#### [Task instructions]
1) Rewrite everything in the gold escort ambush account from "It was easy" down to "barricade the road.", swapping "granite" for "sandstone".
2) Answer these from the gold escort ambush account:
(a) Who guarded the gold escorts?
(b) In what colony was an escort last robbed, and how many years before?
(c) At about what time did the escort arrive?

#### [Given text]
This is an ultimate warrior, maybe a Hogan at best.
You thought you had time to sip, but there was like eight people clapping.
You're like, oh, this is going to catch fire.
A little later, they announced 7,000 ounces were carried by the escort.
So each week, a Sydney newspaper was publishing articles bragging about how much gold escorts had carried.
The gold escorts were guarded by armed police and moved as quickly as possible.
They had not been robbed by Bush rangers in New South Wales.
The last time an escort was robbed was in Victoria nine years before.
So Frank planned a military style ambush with Johnny Gilbert.
He put together a team of barmen and farmers.
It was easy to convince them when they heard how much money they could make.
Their names were Ben Hall, John O'Mealy, Dan Charters, Henry Manns, Alexander Fordyce, and John Bow.
Frank picked the spot for the ambush.
The road was hemmed in on three sides by a steep gully, an impassable creek, and an array of large granite boulders.
On the 15th of June, 1862, the gang stopped two cattle carts at a horse cart and forced them to barricade the road.
At about 4 p.m., the escort arrived and went right into the trap.
Frank stepped out and yelled, Bail up!

#### [Extracted information]
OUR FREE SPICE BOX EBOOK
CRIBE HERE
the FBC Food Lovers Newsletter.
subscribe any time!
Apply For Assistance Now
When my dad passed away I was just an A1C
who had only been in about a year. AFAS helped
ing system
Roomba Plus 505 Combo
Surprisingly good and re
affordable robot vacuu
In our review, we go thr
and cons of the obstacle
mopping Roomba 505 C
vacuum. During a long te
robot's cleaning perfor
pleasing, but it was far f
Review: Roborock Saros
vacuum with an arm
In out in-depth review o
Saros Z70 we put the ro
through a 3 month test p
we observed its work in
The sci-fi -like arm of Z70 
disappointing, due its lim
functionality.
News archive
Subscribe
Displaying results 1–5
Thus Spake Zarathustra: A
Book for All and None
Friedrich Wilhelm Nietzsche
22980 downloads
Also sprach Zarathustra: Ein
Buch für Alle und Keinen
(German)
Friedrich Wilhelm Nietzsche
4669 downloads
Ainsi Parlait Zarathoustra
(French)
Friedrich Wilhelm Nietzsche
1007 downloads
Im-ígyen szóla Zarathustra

--

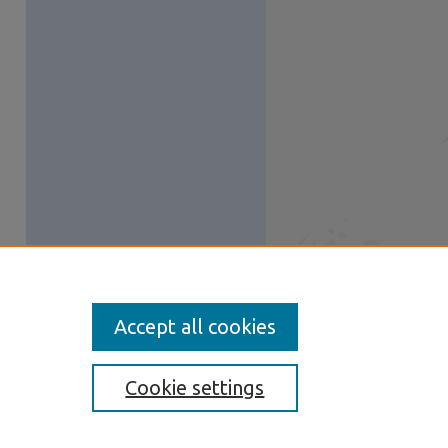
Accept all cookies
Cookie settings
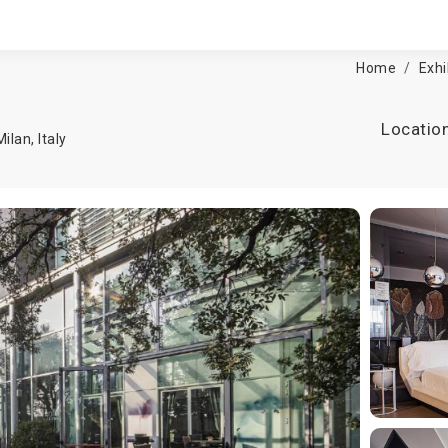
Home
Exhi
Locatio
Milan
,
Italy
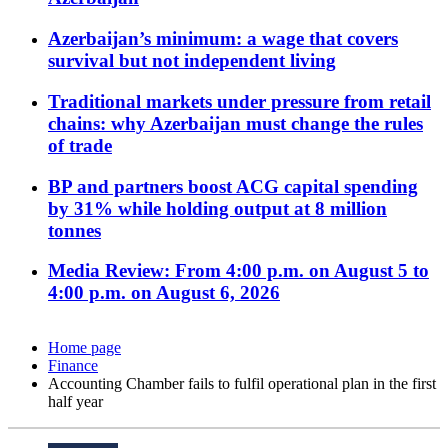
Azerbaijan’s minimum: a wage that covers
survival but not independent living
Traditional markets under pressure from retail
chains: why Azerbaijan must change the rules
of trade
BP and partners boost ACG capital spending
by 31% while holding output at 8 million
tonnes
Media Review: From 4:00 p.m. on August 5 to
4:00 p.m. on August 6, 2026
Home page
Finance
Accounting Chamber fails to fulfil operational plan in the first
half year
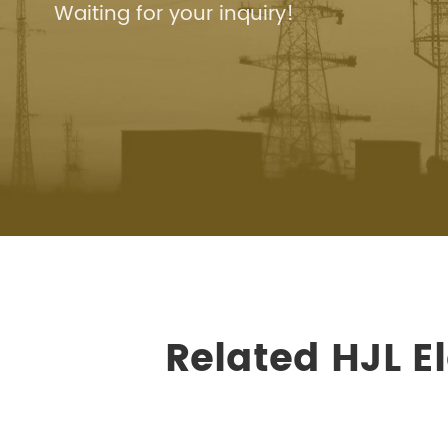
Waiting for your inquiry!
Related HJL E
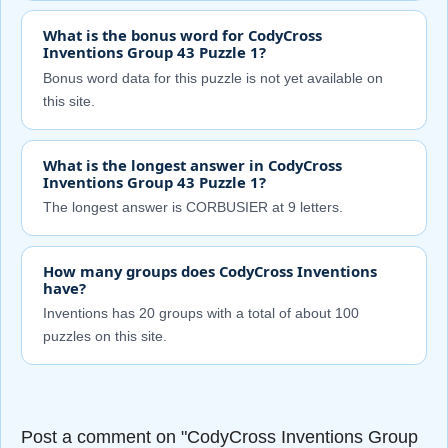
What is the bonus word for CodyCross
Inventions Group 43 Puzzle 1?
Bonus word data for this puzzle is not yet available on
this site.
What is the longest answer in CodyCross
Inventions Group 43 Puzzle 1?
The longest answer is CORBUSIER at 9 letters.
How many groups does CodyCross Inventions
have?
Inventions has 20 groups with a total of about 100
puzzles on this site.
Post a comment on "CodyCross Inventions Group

==

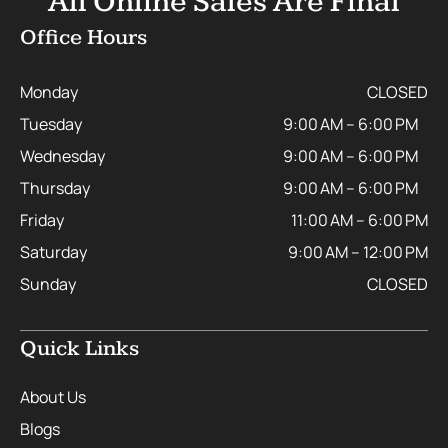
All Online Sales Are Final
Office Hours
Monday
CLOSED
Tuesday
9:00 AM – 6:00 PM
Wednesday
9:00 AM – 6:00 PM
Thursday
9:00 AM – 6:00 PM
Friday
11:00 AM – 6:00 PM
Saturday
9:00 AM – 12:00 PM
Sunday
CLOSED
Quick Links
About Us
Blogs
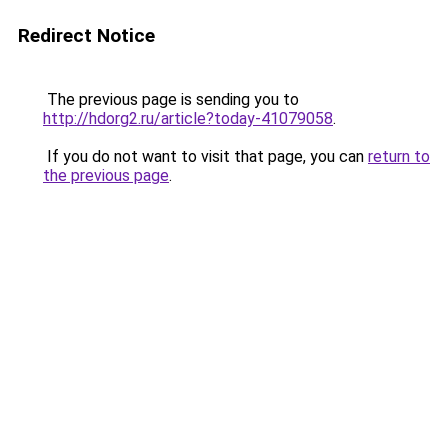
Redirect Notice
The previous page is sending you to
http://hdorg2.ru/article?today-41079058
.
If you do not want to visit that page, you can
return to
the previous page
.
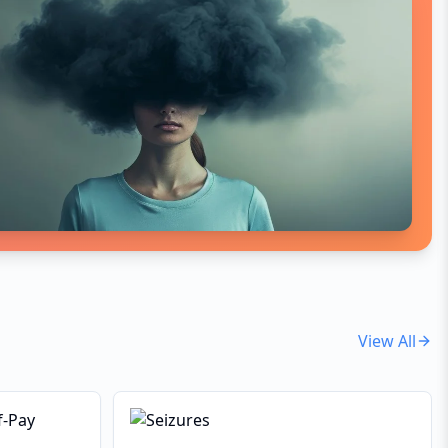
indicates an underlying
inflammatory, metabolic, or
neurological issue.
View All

#### [Exercise answers]
1)
It was easy to convince them when they heard how much money they could make.
Their names were Ben Hall, John O'Mealy, Dan Charters, Henry Manns, Alexander Fordyce, and John Bow.
Frank picked the spot for the ambush.
The road was hemmed in on three sides by a steep gully, an impassable creek, and an array of large sandstone boulders.
On the 15th of June, 1862, the gang stopped two cattle carts at a horse cart and forced them to barricade the road.

2)
(a) Armed police.
(b) Victoria, nine years before.
(c) About 4 p.m.